92.     The applicant shall submit to the Principal Certifying Authority (PCA) and Council certification from a suitably qualified and experienced professional Engineer, to the satisfaction of the Principal Certifying Authority confirming that the basement tanking/waterproofing and any sub-soil drainage systems (as applicable) have been provided in accordance with the conditions of consent and relevant Standards.

 

Landscaping

93.     Prior to the issue of a Final (or any type of interim) Occupation Certificate, certification from a qualified professional in the landscape/horticultural industry must be submitted to, and be approved by, the PCA, confirming that landscaping at this site has been installed substantially in accordance with the Landscape Plans, dwg no 301-303, SS11-2385, revision B, dated 14.03.12, Landscape Plan Setout, dwg no’s 202-206, and Softscape Plans, dwg 101-106, by Site Image Landscape Architects, as well as the relevant conditions, with the owner/s to implement strategies to ensure that it is maintained in a healthy and vigorous state until maturity.

 

OPERATIONAL CONDITIONS

 

The following operational conditions must be complied with at all times, throughout the use and operation of the development.
====
▶ _Challenge 1_: Pull out every line of the listing below that contains the string "major".
====
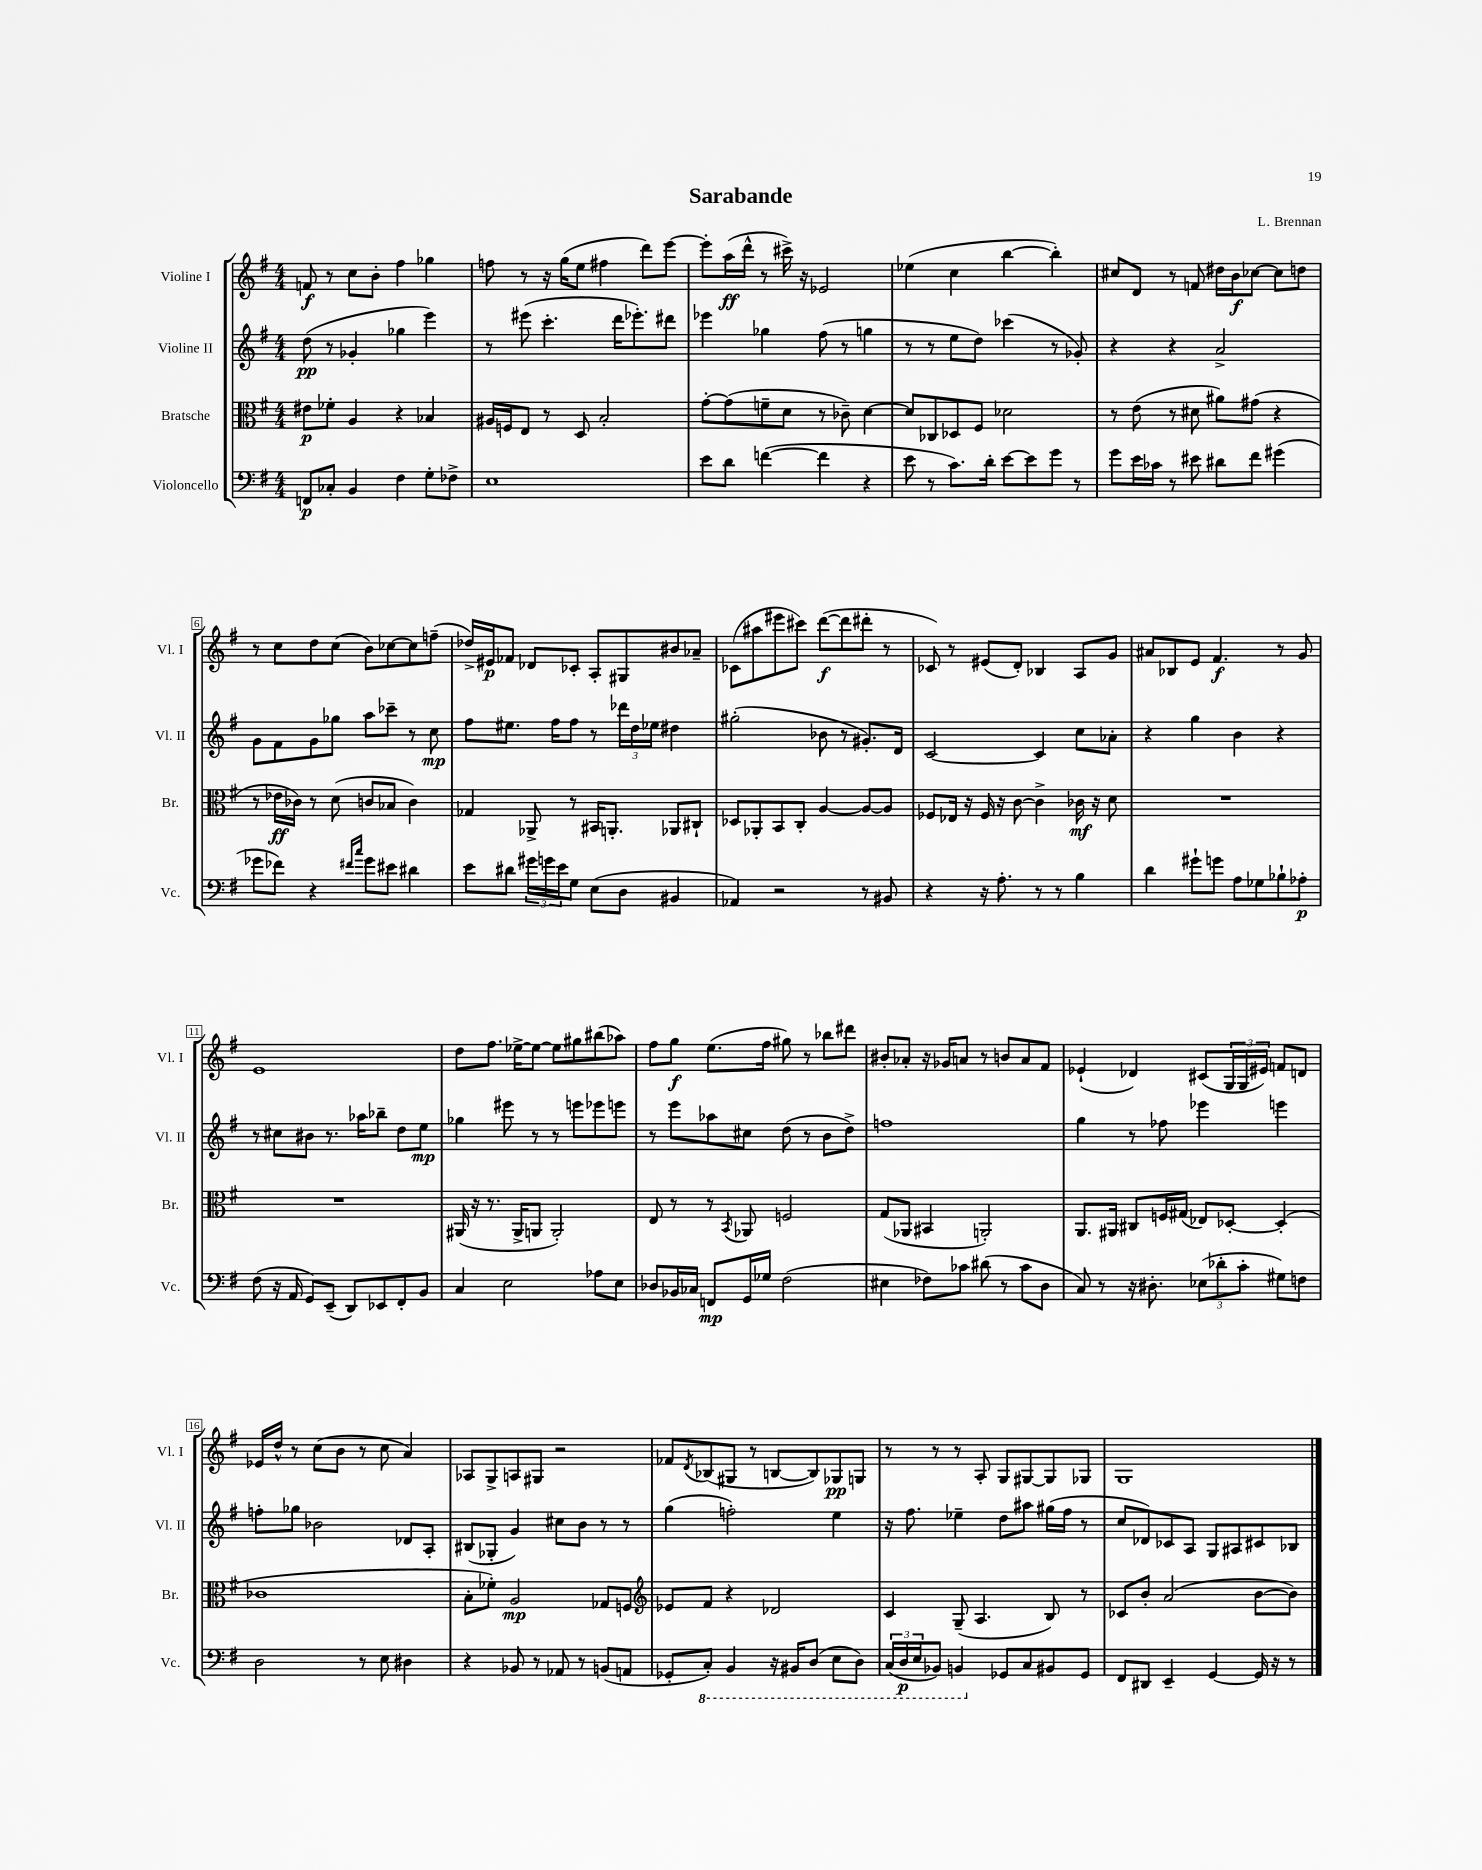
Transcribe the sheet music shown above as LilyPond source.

\header { title = "Sarabande" composer = "L. Brennan" }
<<
\new StaffGroup <<
\new Staff = "s0" \with { instrumentName = "Violine I" shortInstrumentName = "Vl. I" } {
    \clef treble \key g \major \numericTimeSignature \time 4/4
    f'8\f r8 c''8 b'8-. fis''4 ges''4 |
    f''8 r8 r16 g''16( e''8 fis''4 d'''8) e'''8~ |
    e'''8-. a''16\ff( d'''16-^ r8 cis'''16->) r16 ees'2 |
    ees''4( c''4 b''4~ b''4-.) |
    cis''8 d'8 r8 f'8 dis''16 b'16\f ces''8~ ces''8 d''8 |
    r8 c''8 d''8 c''8( b'8) ces''8~ ces''8 f''8--( |
    des''16->) eis'16\p fes'8 des'8 ces'8-. a8-. gis8 bis'8 aes'8-- |
    ces'8( ais''8 eis'''8 cis'''8) d'''8~\f( d'''8 dis'''8-. r8 |
    ces'8) r8 eis'8( d'8-.) bes4 a8 g'8 |
    ais'8 bes8 e'8 fis'4.\f r8 g'8 |
    e'1 |
    d''8 fis''8. ees''16~-> ees''8~ ees''8 gis''8 bis''8( aes''8) |
    fis''8 g''8\f e''8.( fis''16 gis''8) r8 bes''8 dis'''8 |
    bis'8-. aes'8-. r16 ges'16 a'8 r8 b'8 a'8 fis'8 |
    ees'4-!( des'4) cis'8( \tuplet 3/2 { g16 g16 eis'16) } f'8 d'8 |
    ees'16 d''16-^ r8 c''8( b'8 r8 c''8 a'4) |
    aes8 g8-> a8 gis8 r2 |
    fes'8 \acciaccatura { d'8 } bes8( gis8 r8 b8~ b8) ges8\pp g8 |
    r8 r8 r8 a8-. g8 gis8~ gis8 ges8 |
    g1 \bar "|." |
}
\new Staff = "s1" \with { instrumentName = "Violine II" shortInstrumentName = "Vl. II" } {
    \clef treble \key g \major \numericTimeSignature \time 4/4
    d''8\pp( r8 ges'4-. ges''4 e'''4) |
    r8 eis'''8( c'''4.-. d'''16 ees'''8.-.) dis'''8 |
    ees'''4 ges''4 fis''8( r8 g''4 |
    r8 r8 e''8 d''8) ces'''4( r8 ges'8-.) |
    r4 r4 a'2-> |
    g'8 fis'8 g'8 ges''8 a''8 ces'''8-- r8 c''8\mp |
    fis''8 eis''8. fis''16 fis''8 r8 \tuplet 3/2 { des'''16 d''16 ees''16 } dis''4 |
    gis''2-.( bes'8 r8 gis'8.-.) d'16 |
    c'2~ c'4 c''8 aes'8-. |
    r4 g''4 b'4 r4 |
    r8 cis''8 bis'8 r8. aes''16 bes''8-- d''8 e''8\mp |
    ges''4 eis'''8 r8 r8 e'''8 ees'''8 e'''8 |
    r8 e'''8 aes''8 cis''8 d''8( r8 b'8 d''8->) |
    f''1 |
    g''4 r8 fes''8 ees'''4 e'''4 |
    f''8-. ges''8 bes'2 des'8 a8-. |
    bis8( ges8-. g'4) cis''8 b'8 r8 r8 |
    g''4( f''2-.) e''4 |
    r16 fis''8. ees''4-- d''8 ais''8 gis''16( fis''16 r8 |
    c''8 des'8) ces'8 a8 g8 ais8 cis'8 bes8 \bar "|." |
}
\new Staff = "s2" \with { instrumentName = "Bratsche" shortInstrumentName = "Br." } {
    \clef alto \key g \major \numericTimeSignature \time 4/4
    eis'8\p fes'8-. a4 r4 bes4 |
    ais16 f16 e8 r8 d8 b2-. |
    g'8~-. g'8( f'8-- d'8 r8 ces'8--) d'4~ |
    d'8 ces8 des8 fis8 des'2 |
    r8 e'8( r8 dis'8 ais'8) gis'8( r4 |
    r8 ees'16\ff ces'16) r8 d'8( c'8 bes8 c'4) |
    ges4 aes,8-> r8 bis,16 a,8.-. aes,8 cis8-! |
    des8 aes,8-. b,8 c8-. a4~ a8~ a8 |
    fes8 ees16 r16 fes16 r16 c'8~ c'4-> ces'16\mf r16 d'8 |
    R1 |
    R1 |
    ais,16( r16 r8. ais,16-> a,8 a,2-.) |
    e8 r8 r8 \acciaccatura { b,8 } aes,8 f2 |
    g8( aes,8 bis,4 a,2-.) |
    a,8. ais,16 cis8 f16 gis16( ees8) des8~-. des4-.( |
    ces'1 |
    b8-. fes'8-.) a2\mp ges8 f8 |
    \clef treble ees'8 fis'8 r4 des'2 |
    c'4 g8--( a4. b8) r8 |
    ces'8 b'8-. a'2( b'8~ b'8) \bar "|." |
}
\new Staff = "s3" \with { instrumentName = "Violoncello" shortInstrumentName = "Vc." } {
    \clef bass \key g \major \numericTimeSignature \time 4/4
    f,8\p ces8-. b,4 fis4 g8-. fes8-> |
    e1 |
    e'8 d'8 f'4~( f'4 r4 |
    e'8 r8 c'8.) d'16-. e'8~ e'8 g'8 r8 |
    g'8 e'16 ces'16 r8 eis'8 dis'8 fis'8 gis'4( |
    ges'8 fes'8) r4 \grace { fis'16 c''16 } ges'8 eis'8 dis'4 |
    e'8 dis'8 \tuplet 3/2 { gis'16 g'16 e'16 } g8 e8( d8 bis,4 |
    aes,4) r2 r8 bis,8 |
    r4 r16 a8.-. r8 r8 b4 |
    d'4 gis'8-! g'8 a8 ges8 bes8-! aes8-.\p |
    fis8( r16 a,16 g,8) e,8--( d,8) ees,8 fis,8-. b,8 |
    c4 e2 aes8 e8 |
    des8 bes,16 ces16 f,8\mp g,16 ges16 fis2( |
    eis4 fes8) ces'8 dis'8( r8 ces'8 d8 |
    c8) r8 r16 dis8.-. \tuplet 3/2 { ees8( des'8-. c'8-. } gis8) f8 |
    d2 r8 e8 dis4 |
    r4 bes,8 r8 aes,8 r8 b,8( a,8 |
    ges,8-. \ottava #-1 c,8-.) b,,4 r16 bis,,16 d,8( e,8 d,8) |
    \tuplet 3/2 { c,16( d,16\p e,16 } bes,,8) b,,4 \ottava #0 ges,8 c8 bis,8 ges,8 |
    fis,8 dis,8 e,4-- g,4~ g,16 r16 r8 \bar "|." |
}
>>
>>
\layout { \context { \Score \override BarNumber.stencil = #(make-stencil-boxer 0.1 0.3 ly:text-interface::print) } }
====
▶ _Challenge 2_: Extend the development consent conditions above by writing what follows their last sentence.

▶ _Exercise result 1_:
    \clef treble \key g \major \numericTimeSignature \time 4/4
    \clef treble \key g \major \numericTimeSignature \time 4/4
    \clef alto \key g \major \numericTimeSignature \time 4/4
    \clef bass \key g \major \numericTimeSignature \time 4/4

▶ _Exercise result 2_:
These conditions have been applied to satisfy the relevant requirements of the Environmental Planning & Assessment Act 1979, Environmental Planning & Assessment Regulation 2000, Council’s development consent and to maintain reasonable levels of public health and environmental amenity.

 

Fire Safety Statements

94.     A single and complete Fire Safety Statement (encompassing all of the fire safety measures upon the premises) must be provided to the Council in accordance with the requirements of the Environmental Planning & Assessment Regulation 2000

 

The Fire Safety Statement must be provided on an annual basis each year following the issue of the Fire Safety Certificate, and other period if any of the fire safety measures are identified as a critical fire safety measure in the Fire Safety Schedule

 

The Fire Safety Statement is required to confirm that all the fire safety measures have been assessed by a properly qualified person and are operating in accordance with the standards of performance specified in the Fire Safety Schedule.

 

A copy of the Fire Safety Statement must be displayed in the building entrance/foyer at all times and a copy must also be forwarded to Fire & Rescue NSW.

 

 

 

Environmental Amenity

95.     External lighting to the premises must be designed and located so as to minimise light-spill beyond the property boundary or cause a public nuisance.

 

96.     Street numbering must be provided to the front of the premises in a prominent position, in accordance with the Australia Post guidelines and AS/NZS 4819 (2003) to the satisfaction of Council.

 

In this regard, an Application must be submitted to and approved by Council’s Director of City Planning, together with the required fee, for the allocation of appropriate street and unit numbers for the development.

 

Stormwater Detention  System

97.     The detention area must be regularly cleaned and maintained to ensure it functions as required by the design.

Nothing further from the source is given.